**Consigne:**
Recopiez à l'identique les lignes des entrées ci-dessous, de celle qui contient « scientific name: Spatula clypeata » jusqu'à la fin des entrées, ces deux bornes comprises.

[Données sources]

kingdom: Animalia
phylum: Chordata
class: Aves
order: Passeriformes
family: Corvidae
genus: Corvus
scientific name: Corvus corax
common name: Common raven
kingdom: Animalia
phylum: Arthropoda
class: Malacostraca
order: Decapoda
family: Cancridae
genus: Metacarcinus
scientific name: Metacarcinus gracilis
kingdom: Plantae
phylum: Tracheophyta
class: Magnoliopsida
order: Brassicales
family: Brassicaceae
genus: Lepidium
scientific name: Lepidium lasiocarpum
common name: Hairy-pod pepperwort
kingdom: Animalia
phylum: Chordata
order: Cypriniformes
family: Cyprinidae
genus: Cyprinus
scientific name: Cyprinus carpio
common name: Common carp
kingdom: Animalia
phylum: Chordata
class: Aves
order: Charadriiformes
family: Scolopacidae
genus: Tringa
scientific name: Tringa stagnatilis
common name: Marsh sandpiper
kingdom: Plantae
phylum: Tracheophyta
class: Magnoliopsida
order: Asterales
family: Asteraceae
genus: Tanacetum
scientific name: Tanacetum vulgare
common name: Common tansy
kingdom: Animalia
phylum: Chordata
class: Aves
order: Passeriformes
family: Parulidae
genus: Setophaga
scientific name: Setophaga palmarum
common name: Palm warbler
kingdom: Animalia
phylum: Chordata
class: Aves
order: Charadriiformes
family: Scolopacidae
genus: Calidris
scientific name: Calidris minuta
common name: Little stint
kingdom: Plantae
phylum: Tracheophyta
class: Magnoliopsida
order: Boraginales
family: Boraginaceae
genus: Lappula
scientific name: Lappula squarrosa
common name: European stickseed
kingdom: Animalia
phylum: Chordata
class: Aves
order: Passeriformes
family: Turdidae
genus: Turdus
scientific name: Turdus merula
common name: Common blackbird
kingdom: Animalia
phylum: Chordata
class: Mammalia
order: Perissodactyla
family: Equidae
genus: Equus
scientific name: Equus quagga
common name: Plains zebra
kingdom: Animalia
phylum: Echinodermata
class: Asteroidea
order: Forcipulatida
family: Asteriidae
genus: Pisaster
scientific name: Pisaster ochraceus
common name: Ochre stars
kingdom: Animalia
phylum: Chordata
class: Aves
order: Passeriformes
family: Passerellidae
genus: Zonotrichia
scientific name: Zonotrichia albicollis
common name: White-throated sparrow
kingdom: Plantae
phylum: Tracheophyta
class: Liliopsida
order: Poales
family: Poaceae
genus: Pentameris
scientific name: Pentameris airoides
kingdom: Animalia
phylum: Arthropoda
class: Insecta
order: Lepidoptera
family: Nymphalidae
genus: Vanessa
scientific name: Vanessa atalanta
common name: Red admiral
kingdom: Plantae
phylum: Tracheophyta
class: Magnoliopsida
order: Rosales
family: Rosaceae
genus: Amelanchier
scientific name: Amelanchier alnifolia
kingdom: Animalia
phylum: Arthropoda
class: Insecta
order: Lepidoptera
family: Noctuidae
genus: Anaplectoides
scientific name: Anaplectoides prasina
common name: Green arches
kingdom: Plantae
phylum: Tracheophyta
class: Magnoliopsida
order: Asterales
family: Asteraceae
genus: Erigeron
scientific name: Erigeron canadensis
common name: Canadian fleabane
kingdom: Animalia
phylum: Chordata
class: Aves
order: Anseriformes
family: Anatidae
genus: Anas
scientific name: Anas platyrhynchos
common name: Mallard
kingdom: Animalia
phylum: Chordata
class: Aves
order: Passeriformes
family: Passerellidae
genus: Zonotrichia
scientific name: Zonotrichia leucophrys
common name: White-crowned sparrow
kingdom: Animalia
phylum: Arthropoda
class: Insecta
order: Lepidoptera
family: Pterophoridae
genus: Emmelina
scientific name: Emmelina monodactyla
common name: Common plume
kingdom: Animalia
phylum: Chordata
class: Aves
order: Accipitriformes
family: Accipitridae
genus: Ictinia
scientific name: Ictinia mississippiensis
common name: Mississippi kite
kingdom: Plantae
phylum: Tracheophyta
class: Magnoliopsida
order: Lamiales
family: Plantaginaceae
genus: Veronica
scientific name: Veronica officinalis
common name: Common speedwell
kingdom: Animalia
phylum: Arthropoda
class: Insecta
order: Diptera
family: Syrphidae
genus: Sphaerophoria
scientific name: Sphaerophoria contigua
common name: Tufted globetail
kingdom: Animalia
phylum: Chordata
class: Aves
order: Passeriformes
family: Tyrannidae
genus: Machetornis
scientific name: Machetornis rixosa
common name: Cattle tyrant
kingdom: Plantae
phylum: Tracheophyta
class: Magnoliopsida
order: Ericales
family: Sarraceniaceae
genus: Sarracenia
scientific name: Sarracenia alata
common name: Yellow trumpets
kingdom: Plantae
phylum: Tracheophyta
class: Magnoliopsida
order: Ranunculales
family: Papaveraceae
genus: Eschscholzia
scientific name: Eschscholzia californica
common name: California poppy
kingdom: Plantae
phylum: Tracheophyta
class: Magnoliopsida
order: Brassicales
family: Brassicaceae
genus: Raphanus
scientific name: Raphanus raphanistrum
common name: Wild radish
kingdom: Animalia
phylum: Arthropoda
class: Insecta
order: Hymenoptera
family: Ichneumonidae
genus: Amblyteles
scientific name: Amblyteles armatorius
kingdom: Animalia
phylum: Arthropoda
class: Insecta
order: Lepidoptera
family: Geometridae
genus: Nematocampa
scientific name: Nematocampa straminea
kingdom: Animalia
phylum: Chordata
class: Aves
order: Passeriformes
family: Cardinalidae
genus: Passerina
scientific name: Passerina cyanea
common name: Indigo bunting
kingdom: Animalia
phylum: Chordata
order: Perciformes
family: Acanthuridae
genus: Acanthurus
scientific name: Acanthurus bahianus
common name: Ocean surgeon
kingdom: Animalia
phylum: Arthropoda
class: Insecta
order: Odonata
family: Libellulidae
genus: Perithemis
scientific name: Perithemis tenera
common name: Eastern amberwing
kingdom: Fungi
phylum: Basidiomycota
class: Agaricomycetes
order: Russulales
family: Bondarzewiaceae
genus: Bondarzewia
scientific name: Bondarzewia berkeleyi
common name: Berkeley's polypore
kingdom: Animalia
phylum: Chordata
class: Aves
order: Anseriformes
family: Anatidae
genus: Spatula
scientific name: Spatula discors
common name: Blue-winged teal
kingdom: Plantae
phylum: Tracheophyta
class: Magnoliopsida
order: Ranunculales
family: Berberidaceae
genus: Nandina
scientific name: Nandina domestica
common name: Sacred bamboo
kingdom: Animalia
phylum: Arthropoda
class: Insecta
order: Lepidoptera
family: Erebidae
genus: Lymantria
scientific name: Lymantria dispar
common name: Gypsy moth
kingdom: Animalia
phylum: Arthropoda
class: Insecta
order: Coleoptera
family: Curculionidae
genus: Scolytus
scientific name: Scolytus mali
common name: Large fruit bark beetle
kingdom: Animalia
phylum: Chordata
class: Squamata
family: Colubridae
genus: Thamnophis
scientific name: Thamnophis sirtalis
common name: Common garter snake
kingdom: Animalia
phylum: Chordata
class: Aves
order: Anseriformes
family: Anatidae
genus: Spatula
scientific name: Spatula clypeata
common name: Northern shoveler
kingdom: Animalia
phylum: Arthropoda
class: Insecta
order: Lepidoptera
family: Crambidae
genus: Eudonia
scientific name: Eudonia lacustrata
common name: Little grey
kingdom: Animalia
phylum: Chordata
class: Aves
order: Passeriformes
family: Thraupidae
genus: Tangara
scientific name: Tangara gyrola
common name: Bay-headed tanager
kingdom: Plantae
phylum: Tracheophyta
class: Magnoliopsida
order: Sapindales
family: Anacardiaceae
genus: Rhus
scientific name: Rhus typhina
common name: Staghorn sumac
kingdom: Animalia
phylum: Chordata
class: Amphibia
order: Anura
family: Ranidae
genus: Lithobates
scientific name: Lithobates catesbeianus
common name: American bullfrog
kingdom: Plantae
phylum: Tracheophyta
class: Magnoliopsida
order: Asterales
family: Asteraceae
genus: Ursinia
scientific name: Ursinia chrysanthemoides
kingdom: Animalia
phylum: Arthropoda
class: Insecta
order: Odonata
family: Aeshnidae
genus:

**Corrigé complet:**
scientific name: Spatula clypeata
common name: Northern shoveler
kingdom: Animalia
phylum: Arthropoda
class: Insecta
order: Lepidoptera
family: Crambidae
genus: Eudonia
scientific name: Eudonia lacustrata
common name: Little grey
kingdom: Animalia
phylum: Chordata
class: Aves
order: Passeriformes
family: Thraupidae
genus: Tangara
scientific name: Tangara gyrola
common name: Bay-headed tanager
kingdom: Plantae
phylum: Tracheophyta
class: Magnoliopsida
order: Sapindales
family: Anacardiaceae
genus: Rhus
scientific name: Rhus typhina
common name: Staghorn sumac
kingdom: Animalia
phylum: Chordata
class: Amphibia
order: Anura
family: Ranidae
genus: Lithobates
scientific name: Lithobates catesbeianus
common name: American bullfrog
kingdom: Plantae
phylum: Tracheophyta
class: Magnoliopsida
order: Asterales
family: Asteraceae
genus: Ursinia
scientific name: Ursinia chrysanthemoides
kingdom: Animalia
phylum: Arthropoda
class: Insecta
order: Odonata
family: Aeshnidae
genus:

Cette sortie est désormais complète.